READ Education Trust and the University of Pretoria join hands to improve reading in the Foundation Phase

Posted on September 12, 2023

The University of Pretoria and the READ Education Trust have joined hands in a ground-breaking reading and translanguaging project. Over the next year, Professor Funke Omidire and Dr Joyce West are coordinating the project alongside Drs Roux, Combrinck, Genis, and members of the CEA, such as Mr Mokoena and Mr Tshele, who will all contribute to the success of the project.

Reading is an essential skill that needs to be developed in the Foundation Phase. However, the latest PIRLS results showed a decline in our learners’ reading skills, with 81% being unable to read for meaning. Reading for meaning is the ultimate goal of the teaching of reading. However, reading comprehension is a complex skill to develop as fundamental reading skills such as phonological awareness, decoding, word recognition, and reading fluency need to be in place. The purpose of developing reading skills in the Foundation Phase is to ensure that learners can ‘read to learn’ in the successive phases.

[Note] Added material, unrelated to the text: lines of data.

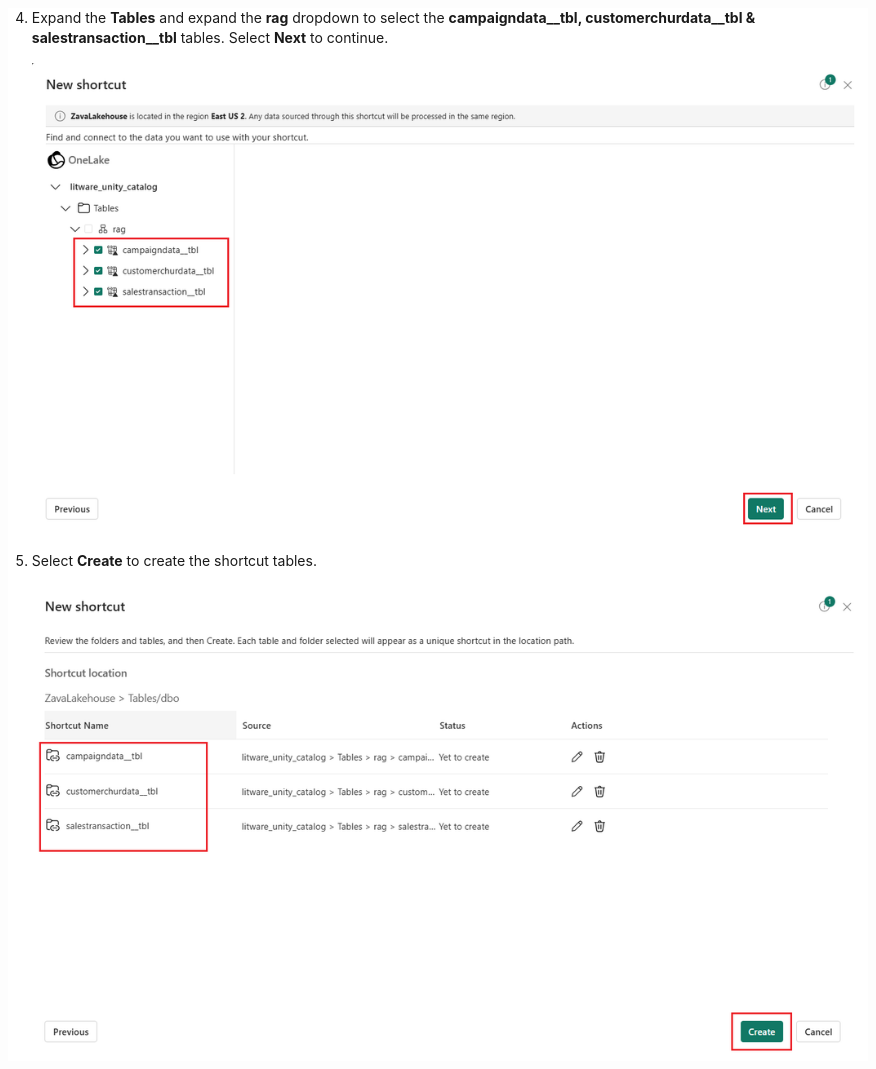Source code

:4. Expand the **Tables** and expand the **rag** dropdown to select the **campaigndata__tbl, customerchurdata__tbl & salestransaction__tbl** tables. Select **Next** to continue.

    ![Screenshot showing how to select the dbo table from the rag schema.](/lab/instructions/media/select-dbo-table.png)

5. Select **Create** to create the shortcut tables.

    ![Screenshot showing how to create a new shortcut tables in Microsoft Fabric.](/lab/instructions/media/create-shortcut-tables.png)
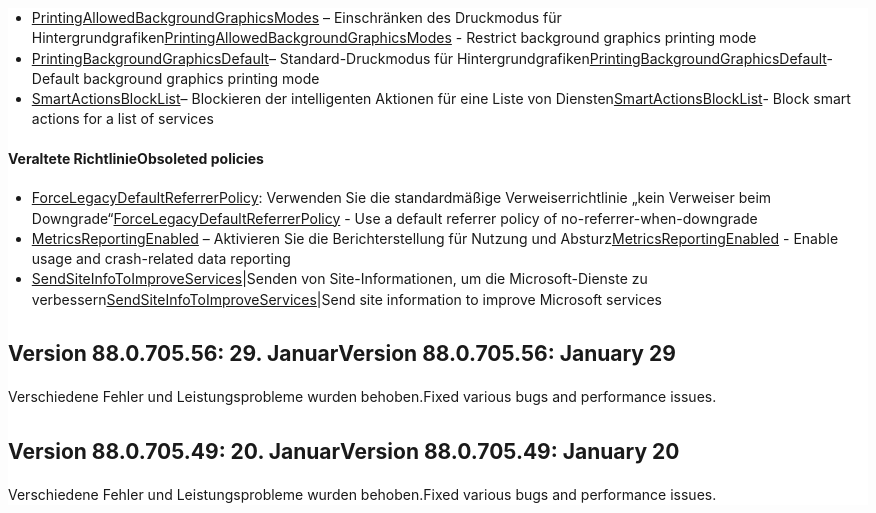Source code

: - <span data-ttu-id="86a36-141">[PrintingAllowedBackgroundGraphicsModes](./microsoft-edge-policies.md#printingallowedbackgroundgraphicsmodes) – Einschränken des Druckmodus für Hintergrundgrafiken</span><span class="sxs-lookup"><span data-stu-id="86a36-141">[PrintingAllowedBackgroundGraphicsModes](./microsoft-edge-policies.md#printingallowedbackgroundgraphicsmodes) - Restrict background graphics printing mode</span></span>
- <span data-ttu-id="86a36-142">[PrintingBackgroundGraphicsDefault](./microsoft-edge-policies.md#printingbackgroundgraphicsdefault)– Standard-Druckmodus für Hintergrundgrafiken</span><span class="sxs-lookup"><span data-stu-id="86a36-142">[PrintingBackgroundGraphicsDefault](./microsoft-edge-policies.md#printingbackgroundgraphicsdefault)- Default background graphics printing mode</span></span>
- <span data-ttu-id="86a36-143">[SmartActionsBlockList](./microsoft-edge-policies.md#smartactionsblocklist)– Blockieren der intelligenten Aktionen für eine Liste von Diensten</span><span class="sxs-lookup"><span data-stu-id="86a36-143">[SmartActionsBlockList](./microsoft-edge-policies.md#smartactionsblocklist)- Block smart actions  for a list of services</span></span>

#### <a name="obsoleted-policies"></a><span data-ttu-id="86a36-144">Veraltete Richtlinie</span><span class="sxs-lookup"><span data-stu-id="86a36-144">Obsoleted policies</span></span>

- <span data-ttu-id="86a36-145">[ForceLegacyDefaultReferrerPolicy](./microsoft-edge-policies.md#forcelegacydefaultreferrerpolicy): Verwenden Sie die standardmäßige Verweiserrichtlinie „kein Verweiser beim Downgrade“</span><span class="sxs-lookup"><span data-stu-id="86a36-145">[ForceLegacyDefaultReferrerPolicy](./microsoft-edge-policies.md#forcelegacydefaultreferrerpolicy) - Use a default referrer policy of no-referrer-when-downgrade</span></span>
- <span data-ttu-id="86a36-146">[MetricsReportingEnabled](./microsoft-edge-policies.md#metricsreportingenabled) – Aktivieren Sie die Berichterstellung für Nutzung und Absturz</span><span class="sxs-lookup"><span data-stu-id="86a36-146">[MetricsReportingEnabled](./microsoft-edge-policies.md#metricsreportingenabled) - Enable usage and crash-related data reporting</span></span>
- <span data-ttu-id="86a36-147">[SendSiteInfoToImproveServices](./microsoft-edge-policies.md#sendsiteinfotoimproveservices)|Senden von Site-Informationen, um die Microsoft-Dienste zu verbessern</span><span class="sxs-lookup"><span data-stu-id="86a36-147">[SendSiteInfoToImproveServices](./microsoft-edge-policies.md#sendsiteinfotoimproveservices)|Send site information to improve Microsoft services</span></span>


## <a name="version-88070556-january-29"></a><span data-ttu-id="86a36-148">Version 88.0.705.56: 29. Januar</span><span class="sxs-lookup"><span data-stu-id="86a36-148">Version 88.0.705.56: January 29</span></span>

<span data-ttu-id="86a36-149">Verschiedene Fehler und Leistungsprobleme wurden behoben.</span><span class="sxs-lookup"><span data-stu-id="86a36-149">Fixed various bugs and performance issues.</span></span>

## <a name="version-88070549-january-20"></a><span data-ttu-id="86a36-150">Version 88.0.705.49: 20. Januar</span><span class="sxs-lookup"><span data-stu-id="86a36-150">Version 88.0.705.49: January 20</span></span>

<span data-ttu-id="86a36-151">Verschiedene Fehler und Leistungsprobleme wurden behoben.</span><span class="sxs-lookup"><span data-stu-id="86a36-151">Fixed various bugs and performance issues.</span></span>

Major contributors to the reading challenges of South African children are the emphasis on using subtractive and immersion strategies for developing English reading skills, a lack of understanding as to how multilingual learners develop their reading skills, and a paucity of multilingual reading material. The University of Pretoria and the READ Education Trust will thus be conducting an intervention pilot study in Gauteng schools, where translanguaging and the science of reading (SoR) will be used as pedagogically sound approaches to teaching reading in English to multilingual learners. A major focus of the project will be on developing learners’ knowledge of English phonics to increase their decoding skills and, as a result, improve their reading fluency and reading comprehension.

The SoR and translanguaging will serve as the theoretical framework for this project. The SoR is a body of scientific knowledge regarding the most effective teaching methods for young children. It emphasises the systematic, sequential, and explicit teaching of reading skills, such as phonics. The SoR aligns with reading research on African languages, as both highlight the importance of considering the orthography of a language (i.e., opaque vs transparent) and developing learners’ phonological processing, phonemic skills, and phonics knowledge. As this project’s focus will be on developing multilingual learners’ English reading skills, translanguaging, which views the development of language as a single linguistic repertoire, will view all the languages a learner speaks as resources rather than hurdles.

The team working on this project are passionate about the teaching of reading and promoting multilingualism. They are excited about this project as they are aware of the urgent need for quality reading education in the Foundation Phase. They also advocate for the use of translanguaging as they believe it can make a vast difference in developing Foundation Phase learners’ reading skills. Keep an eye open for further developments. These are exciting times!